Towards $2+1$D quantum electrodynamics on a cold-atom quantum simulator

TL;DR

This paper proposes a feasible cold-atom quantum simulator for a (2+1)D U(1) lattice gauge theory with dynamical matter, using a spin 1 truncation and existing ultracold-atom technology, enabling more realistic simulations.

Contribution

It introduces a new method to simulate higher-dimensional lattice gauge theories with larger gauge-field truncations using cold atoms and quantum Zeno stabilization.

Findings

Simulated real-time dynamics faithfully reproduce the target gauge theory.

Gauge constraints are robustly preserved during evolution.

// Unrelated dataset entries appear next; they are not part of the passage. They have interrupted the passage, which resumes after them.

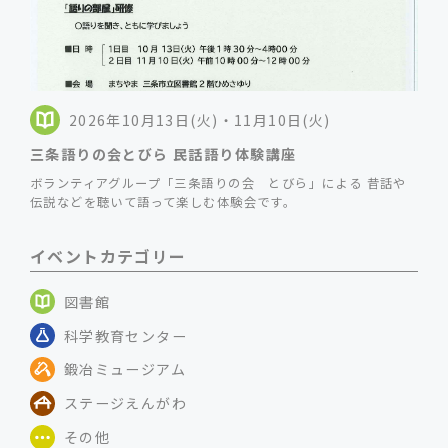
2026年10月13日(火)・11月10日(火)
三条語りの会とびら 民話語り体験講座
ボランティアグループ「三条語りの会 とびら」による 昔話や
伝説などを聴いて語って楽しむ体験会です。
イベントカテゴリー
図書館
科学教育センター
鍛冶ミュージアム
ステージえんがわ
その他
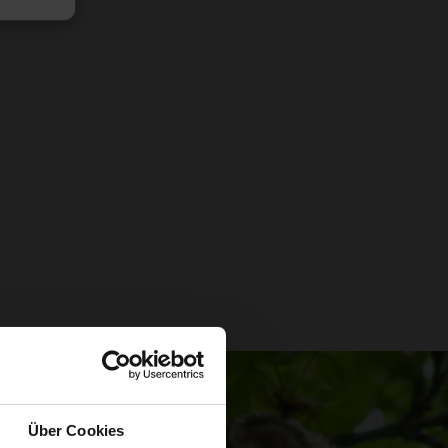
Über Cookies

Implementation requires only moderate resources available in current ultracold-atom experiments.

Abstract

Cold atoms have become a powerful platform for quantum-simulating lattice gauge theories in higher spatial dimensions. However, such realizations have been restricted to the lowest possible truncations of the gauge field, which limit the connections one can make to lattice quantum electrodynamics. Here, we propose a feasible cold-atom quantum simulator of a $(2+1)$-dimensional U$(1)$ lattice gauge theory in a spin $S=1$ truncation, featuring dynamical matter and gauge fields. We derive a mapping of this theory onto a bosonic computational basis, stabilized by an emergent gauge-protection mechanism through quantum Zeno dynamics. The implementation is based on a single-species Bose--Hubbard model realized in a tilted optical superlattice. This approach requires only moderate experimental resources already available in current ultracold-atom platforms. Using infinite matrix product state simulations, we benchmark real-time dynamics under global quenches. The results demonstrate faithful evolution of the target gauge theory and robust preservation of the gauge constraints. Our work significantly advances the experimental prospects for simulating higher-dimensional lattice gauge theories using larger gauge-field truncations.